Es mag Zeiten gegeben haben, wo der Krieg - so wie Sie es behauptet haben - Leid über die Menschen brachte. Heute wird nur noch wenig Blut vergossen. Wir führen den Krieg, so wie man Schach spielt.«
»Mit Robotern?« fragte Jürgens.
»Wir bezeichnen sie nicht als Roboter.«
»Vermutlich nicht. Vielleicht als Mechaniks? Als Maschinen, die denken können und über eine Identität verfügen?« »So ist es. Sie sind hervorragend konstruiert und perfekt ausgebildet. Sie kämpfen nicht nur für uns, sondern sie helfen uns auch bei der Strategie. In meinem Stab sind die Mechaniks gut vertreten. Oftmals erfassen sie die Lage besser als ich.« »Und die Schlachtfelder sind mit diesen Mechaniks übersät?« »Ja, schon. Aber wir versuchen, die Verluste so niedrig wie möglich zu halten.«
»Sie sammeln die Teile ein, setzen sie wieder zusammen und schicken sie erneut in den Kampf?«
»Na klar«, antwortete der General. »Wir müssen mit unseren Mitteln sparsam haushalten.«
»Herr General«, stellte Jürgens fest, »ich glaube nicht, daß es mir gefallen würde, in Ihrer Welt zu leben.« »Wie sieht es denn in Ihrer Welt aus? Wenn Sie nicht in meiner Welt leben wollen, dann erzählen Sie mir doch bitte, wie Ihre Welt beschaffen ist.«
»Eine friedliche, eine freundliche Welt. Wir sind unseren Menschen sehr zugetan.«
»Das klingt ja abscheulich«, stöhnte der General. »Unseren Menschen sehr zugetan. Was heißt überhaupt >unseren Menschen?«
»In unserer Welt gibt es nur noch sehr wenige Menschen. Wir kümmern uns um sie.«
»So sehr ich mich dagegen gesträubt habe, allmählich scheint es mir, daß Edward Lansing recht haben könnte«, sagte der Pastor. »Wenn ich Ihnen so zuhöre, wird mir klar, daß wir tatsächlich aus verschiedenen Welten kommen. Eine Welt ist zynisch, auf ihr wird der Krieg als Kinderspiel betrachtet.« »Doch nicht als Kinderspiel!« fuhr ihm der General ins Wort. »Es handelt sich um eine sehr komplexe Aufgabe.« »Eine zynische Welt«, fuhr der Pastor fort, »die den Krieg als komplexes Spiel betrachtet, eine Welt der Dichter und Musikanten, eine Welt, in der sich Roboter auf eine freundliche Art der Menschen annehmen. Und Ihre Welt, gnädige Frau, in der eine Frau Ingenieur werden kann.« »Und was ist daran nicht in Ordnung?« fragte Mary. »Frauen sollten niemals Ingenieure sein, das ist nicht in Ordnung! Treusorgende Ehefrauen sollen sie sein, fähige Hüterinnen des Hauses, liebevolle Erzieherinnen der Kinder. Das sind die natürlichen Aufgaben der Frau.«
»In meiner Welt gibt es nicht nur weibliche Ingenieure«, entgegnete Mary. »Die Frauen arbeiten als Physiker, Psychologen, Chemiker, Philosophen, Geologen, sie sitzen in den Verwaltungsräten, sind Präsidentinnen großer Gesellschaften, Richterinnen und Anwältinnen. Auch in den Exekutivorganen kann man sie finden. Ich könnte die Liste beliebig verlängern.« Mine, der Wirt, watschelte heran.

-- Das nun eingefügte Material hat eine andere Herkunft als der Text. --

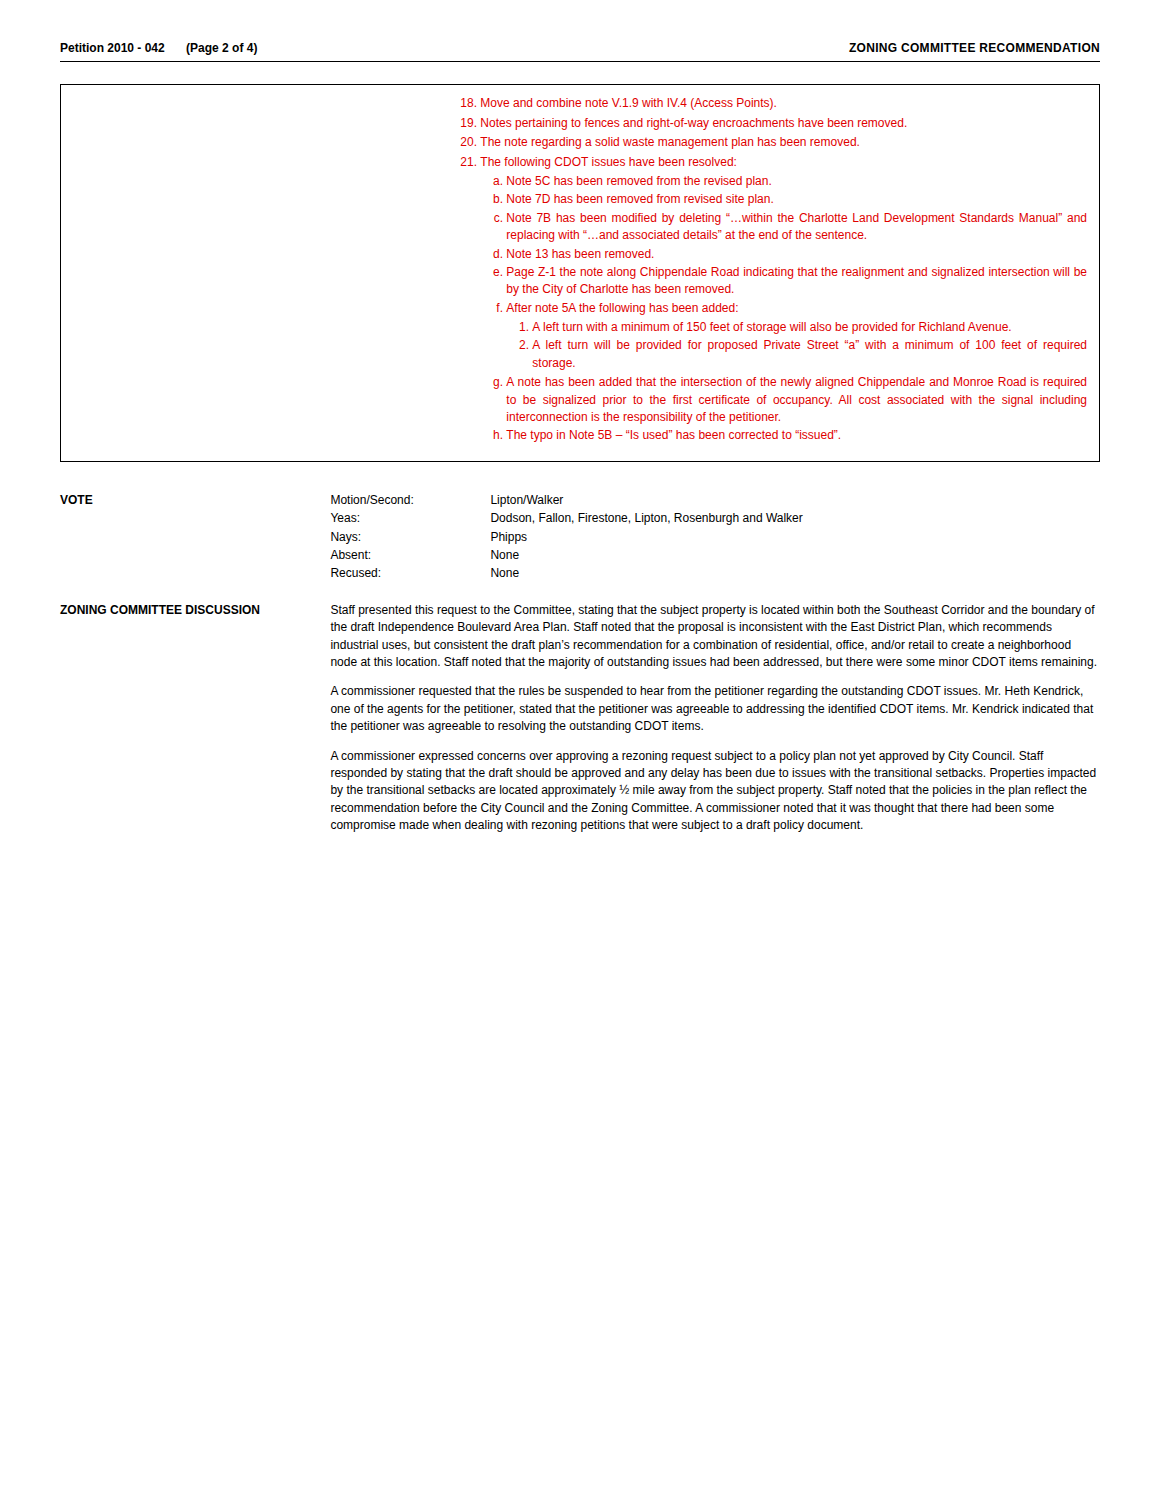Petition 2010 - 042 (Page 2 of 4)
ZONING COMMITTEE RECOMMENDATION
Move and combine note V.1.9 with IV.4 (Access Points).
Notes pertaining to fences and right-of-way encroachments have been removed.
The note regarding a solid waste management plan has been removed.
The following CDOT issues have been resolved:
Note 5C has been removed from the revised plan.
Note 7D has been removed from revised site plan.
Note 7B has been modified by deleting “…within the Charlotte Land Development Standards Manual” and replacing with “…and associated details” at the end of the sentence.
Note 13 has been removed.
Page Z-1 the note along Chippendale Road indicating that the realignment and signalized intersection will be by the City of Charlotte has been removed.
After note 5A the following has been added:
A left turn with a minimum of 150 feet of storage will also be provided for Richland Avenue.
A left turn will be provided for proposed Private Street “a” with a minimum of 100 feet of required storage.
A note has been added that the intersection of the newly aligned Chippendale and Monroe Road is required to be signalized prior to the first certificate of occupancy. All cost associated with the signal including interconnection is the responsibility of the petitioner.
The typo in Note 5B – “Is used” has been corrected to “issued”.
VOTE
| Motion/Second: | Lipton/Walker |
| Yeas: | Dodson, Fallon, Firestone, Lipton, Rosenburgh and Walker |
| Nays: | Phipps |
| Absent: | None |
| Recused: | None |
ZONING COMMITTEE DISCUSSION
Staff presented this request to the Committee, stating that the subject property is located within both the Southeast Corridor and the boundary of the draft Independence Boulevard Area Plan. Staff noted that the proposal is inconsistent with the East District Plan, which recommends industrial uses, but consistent the draft plan’s recommendation for a combination of residential, office, and/or retail to create a neighborhood node at this location. Staff noted that the majority of outstanding issues had been addressed, but there were some minor CDOT items remaining.
A commissioner requested that the rules be suspended to hear from the petitioner regarding the outstanding CDOT issues. Mr. Heth Kendrick, one of the agents for the petitioner, stated that the petitioner was agreeable to addressing the identified CDOT items. Mr. Kendrick indicated that the petitioner was agreeable to resolving the outstanding CDOT items.
A commissioner expressed concerns over approving a rezoning request subject to a policy plan not yet approved by City Council. Staff responded by stating that the draft should be approved and any delay has been due to issues with the transitional setbacks. Properties impacted by the transitional setbacks are located approximately ½ mile away from the subject property. Staff noted that the policies in the plan reflect the recommendation before the City Council and the Zoning Committee. A commissioner noted that it was thought that there had been some compromise made when dealing with rezoning petitions that were subject to a draft policy document.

»Platz!« rief er. »Machen Sie Platz für das Abendessen! Ich hoffe, es wird Ihnen schmecken.«
7
Das schmackhafte Mahl war bald verzehrt. Man hatte den Tisch zurückgeschoben und saß nun wieder vor dem lodernden Kaminfeuer. In der Ecke des Raumes hockten noch immer die vier Spieler über ihren Karten.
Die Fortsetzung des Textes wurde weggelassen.